In later models the immobiliser LED and its icon were not visible until illuminated. Shown here (bottom centre) by backlighting the whole icon panel

The presence of an immobiliser light icon in the dash is not a definitive indicator of whether the Subaru has a transponder key system. It is very likely that light is still present in the dash, especially in the later models, on models with no immobiliser too.

You can also tell on the European spec models with no remote central locking buttons on the key (the buttons were on a separate remote key fob) by looking for this rectangular ‘drawer’:

Early Transponder Key – no remote central locking buttons

Later key models with remote central locking buttons built in did not have this ‘drawer’. The transponder key, if fitted was hidden inside the key, only accessible by dismantling it (as you would to change the remote battery),

Another good way to definitively tell whether a Subaru has a transponder key immobiliser system is to look for wiring going into the plastic trim around the ignition lock. If the trim is black, one 4 core cable, or two black wires will enter the trim, or there will be a 2 pin socket. If it is clear, two black wires will enter the trim, but other wiring will also go to a bulb (the clear ones illuminate). As well as being trim, in models with transponder key systems, these are the immobiliser antennas. Versions which are just trim, or just lights (with no antenna) exist for markets / models which didn’t get the transponder key system:

Transponder Key Antenna Rings – all types from MY96 -MY03 (Legacy), MY07 (Forester and Impreza)

To our knowledge, all models up to MY06 – the ones which use the hardware shown below:

If buying an engine with a transponder key immobiliser system, and you want your conversion to go as smoothly as possible, you should make sure you buying a matching set of immobiliser components. By ‘matching’, we mean you are 100% certain that the engine ECU, immobiliser ECU, and key are from the same car. If you are buying a complete, running car, then you can easily check that the components are matched. If the engine runs for more than 10 seconds, then they are matched. However, if you are buying components from a breaker or as a set of parts already removed from the donor car by someone not known to be a trusted specialist, you have to be careful. The engine will not be able to start without them.

Unlike some cars (eg VW), where the transponder key system can be reconfigured from on to off in the ECU firmware, enabling an engine which originally had one to run normally without, in Subaru’s the ECU’s are not generally reconfigureable, and the transponder key system in models which had it is not generally considered removable.
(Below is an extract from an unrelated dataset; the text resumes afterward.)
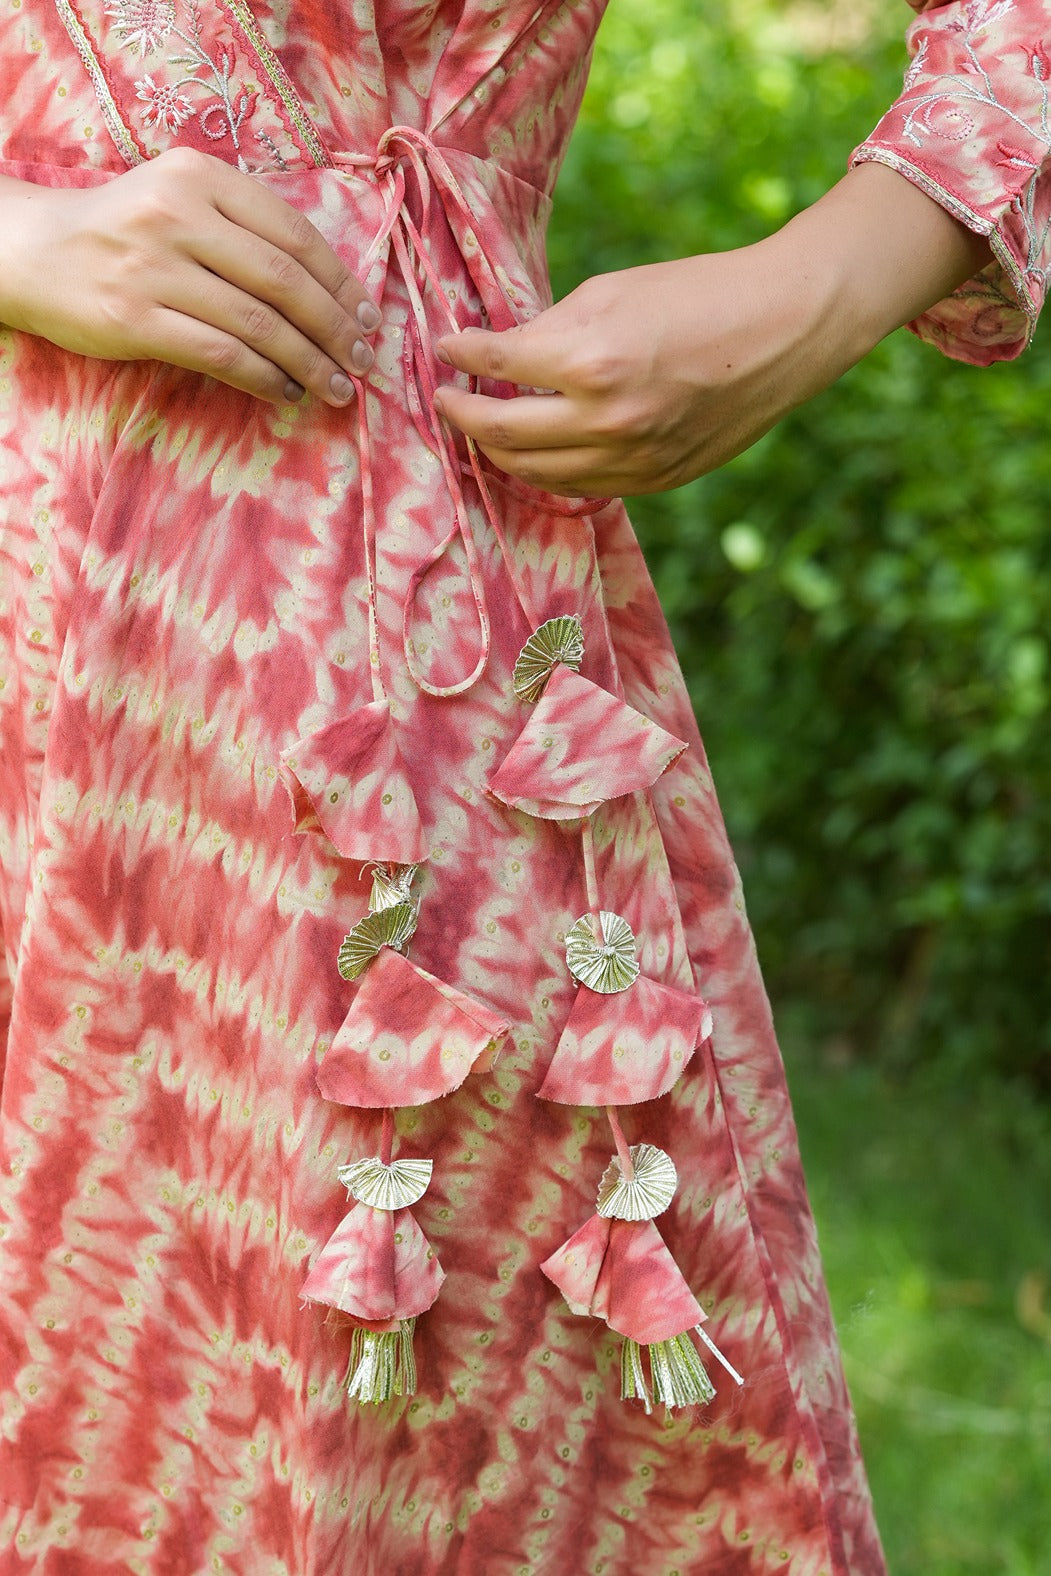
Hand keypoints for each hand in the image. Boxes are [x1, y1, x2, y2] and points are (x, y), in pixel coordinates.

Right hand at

It is not the end of the world if you end up with a mismatched or incomplete set of parts – we can almost always fix it for you while we’re doing the harness work to make the Suabru engine management work in your VW. This involves sourcing any missing parts, sometimes replacing the transponder chips (depending on what parts of the matches set are missing), and re-matching them using our Subaru dealership diagnostic tools.

If you are in the UK it may be of interest that none of Subaru’s transponder key immobiliser systems have Thatcham approval, so will not enable the user to get reduced insurance. In terms of security they are both very similar to Thatcham Category 2 specification, and the lack or approval is probably due to them never having been tested, rather than having been tested and failed. They were all far more secure end of factory fitted immobilisers, as demonstrated by the fact that no aftermarket hardware has been developed to bypass or remove them. Such devices are available for many other car’s immobilisers, many of which are Category 2 rated. Most UK Subaru’s from about MY00 –> have Thatcham Category 1 alarm immobilisers as standard (see, but this is nothing to do with the transponder key system. They have a separate Category 1 alarm immobiliser system too, and the two work independently.